POSSESSÃO

Sentado em um banco de praça, sem nada que fazer, sem nada querer fazer, vejo um velho sentado à calçada que tangencia a rua. Com um chapéu na mão, espera receber uns trocados.

Vejo um jovem colocar uma cédula no chapéu. Uma senhora põe umas moedas e o velho agradece e agradece em nome de Deus. Estão todos abençoados. Passam-se quinze minutos e não menos de sete pessoas deixam sua contribuição.
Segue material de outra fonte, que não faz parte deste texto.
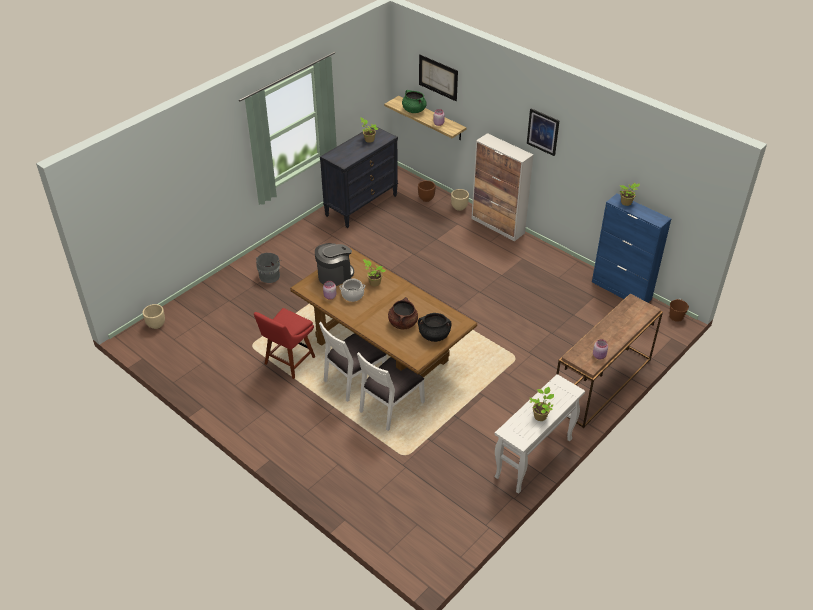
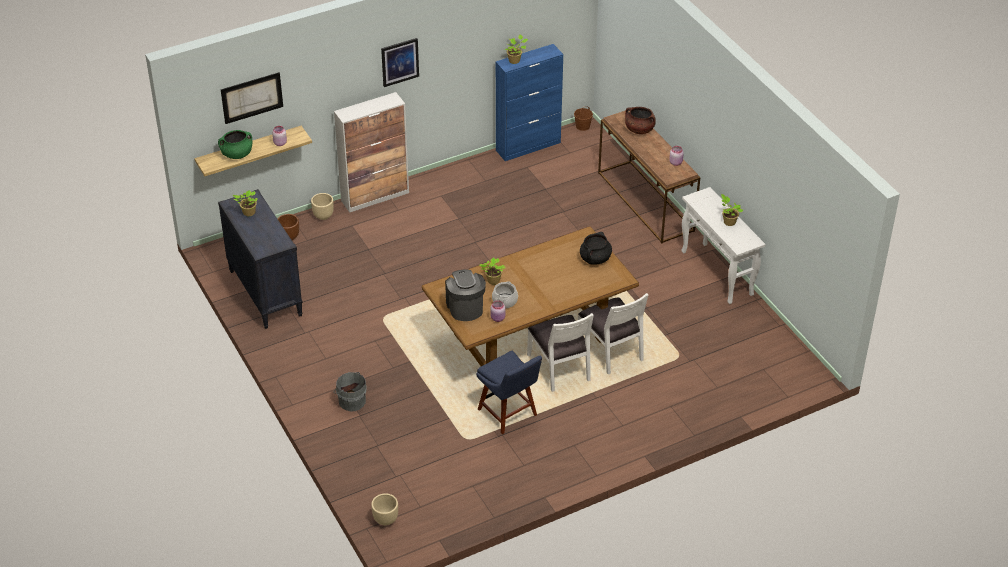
camera: 70 degrees left, 0 degrees up
red chair [254,308,315,379] -> blue chair [476,351,542,434]
brown cooking pot [388,297,418,329] -> brown cooking pot moved to [625,107,656,134]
O velho sempre agradece e, em certo momento ele se levanta da calçada e vai para um dos bancos da praça. Acende um cigarro. Inspira a fumaça para dentro dos seus pulmões e sente grande prazer ao soltar a fumaça pelo nariz. O homem parece uma chaminé.

Eu não era o único que observava o que agora lhes conto. Duas respeitáveis senhoras cochichavam que a ajuda que o homem recebia era gasta com o vício. Pelo menos assim interpretei pelas caras que faziam, pois não as podia ouvir; estavam longe de mim e perto do velho. Observo a cena e viajo na minha mente. Imagino que o velho, como que possuído por algum espírito responde às duas senhoras respeitáveis com todo o respeito que talvez não mereçam:

“Que mal tem que eu fume, senhoras? Por que me recriminam? O dinheiro que me dão quando peço esmolas não é meu? Não posso gastar o meu dinheiro com o que eu quiser? Ou as senhoras estão preocupadas com minha saúde? Posso morrer, é isso? Não tenho a liberdade de morrer?

Estive sentado aqui perto, nesse sol forte, pedindo esmolas. Não tomei banho. Meu suor me deixa pegajoso. Minha roupa e meu corpo fedem. Não é sempre que tomo café ou tenho o que almoçar. Tenho meus desejos, mas ninguém me acha atraente. Se as senhoras não me podem ajudar nisso então continuarei com meu cigarro. Vocês veem vicio e não enxergam que é prazer, meu prazer.”

Acordo de minhas divagações. O velho já não está possuído; termina seu cigarro e volta para a calçada.